What is propensity score matching?

Core Function

Supposing that the introduction of a treatment, policy, or other intervention is the consequence of a complex web of both deliberate and random factors, propensity score matching (PSM) is a powerful tool with which researchers can observe the effect of this intervention. First presented in an article by Paul R. Rosenbaum and Donald Rubin in 1983, the method aims to reduce the bias produced by existing covariates that could influence whether or not the treatment is accepted, thus allowing a more accurate comparison between those with the treatment and those who, for whatever reason, did not avail of it. PSM serves as a meticulous tool, empowering researchers to observe the subtleties of how an intervention can alter outcomes.

Randomisation in experiments is often the best way to ensure the accuracy of a treatment outcome between treated and untreated groups. Unfortunately, in observational studies, randomisation may be difficult to achieve, and therefore treatment assignment bias is more likely to arise. To counter this potential issue, matching can be utilized as a technique to create samples that are comparable on observed covariates, as if they had been randomized. In doing so, it allows biased treatment assignment to essentially be mimicked, enabling more accurate estimation of a treatment effect.

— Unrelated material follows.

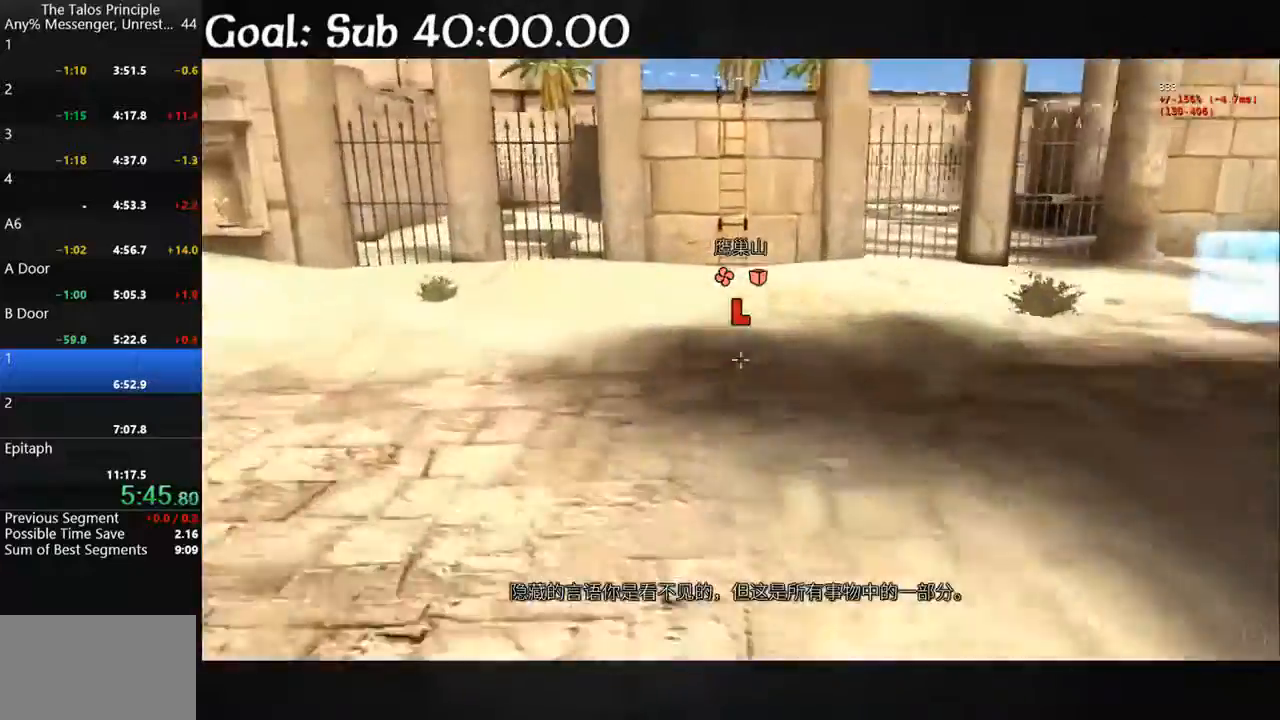
{"keys": ["shift", "w"], "mouse": [], "events": []}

For example, a growing body of research has established the alarming repercussions of smoking, with individuals taking up the habit often unaware of the health hazards they are subjecting their bodies to. To gain an optimum level of insight on the topic, observational studies are essential, though the ethical implications of randomly assigning people to the treatment “smoking” makes it impossible to do so. PSM is a way to control for any factors that could lead to a bias in the comparison between those who smoke and those who do not. It is a meticulous approach that seeks to ensure each group is comparable in terms of the control variables. By doing so, we can observe the true impact of smoking, with a better understanding of the dangers it can bring for those who take it up.

Problems

PSM has been widely touted for its ability to perform statistical matching between data sets, but there are serious drawbacks to its use. Research has demonstrated that when applied to data, PSM tends to be highly unbalanced, inefficient, overly reliant on model assumptions, and generally result in an overestimation of the truth. As a result, while the fundamental insights behind PSM remain, researchers in the field have suggested using other data-matching methods when striving for greater accuracy. Moreover, PSM also has other potential applications, such as in weighting and "doubly robust estimation" techniques.

Though Propensity Score Matching offers thorough control of observed covariates in its pursuit of causal inference, there are still potential issues lurking in the shadows. Even if the procedure accounts for the measurable traits that are known to play into assignment and outcome, it cannot capture latent factors that may very well remain skewed in the data. Additionally, it requires a large amount of data to properly compare outcome measures, which is not always available in small, non-randomly assigned samples. Thus, the method of Propensity Score Matching can only provide an incomplete picture of the results.

The rising concern of unintended consequences stemming from the use of matching methods has alarmed both theorists and practitioners alike. Leading figures in the field of causal inference, such as Judea Pearl, have argued that by relying solely on observed variables to pair participants, hidden biases may be created due to the presence of dormant, unobserved confounding factors. Put simply, it's a situation in which the experimenter is unable to identify and account for the effect of other variables that may influence a correlation between the independent and dependent variables.

To mitigate the risk of such skewing of results, Pearl asserts that only by modelling the qualitative causal relationships between treatment, outcome, and all observable and unobservable covariates – in a manner which satisfies the “backdoor criterion” – can bias reduction be effectively assured. His warning serves as a stark reminder of the importance of considering the complexity of these phenomena, and the need for deeper, more nuanced approaches to matching methods.

How should I do it?

The use of PSM has become increasingly popular among data scientists and researchers, with a range of availability across different programming packages. In particular, SAS features the PSMatch procedure and macro OneToManyMTCH, both of which match observations based on a propensity score; Stata provides a host of commands and the user-written psmatch2 as well as its built-in teffects psmatch command; SPSS offers users a dedicated dialog box; and Python’s library PsmPy offers an array of tools and functions for creating and matching observations. With its broad accessibility and well-established benefits, PSM has become a core component of the data science toolkit.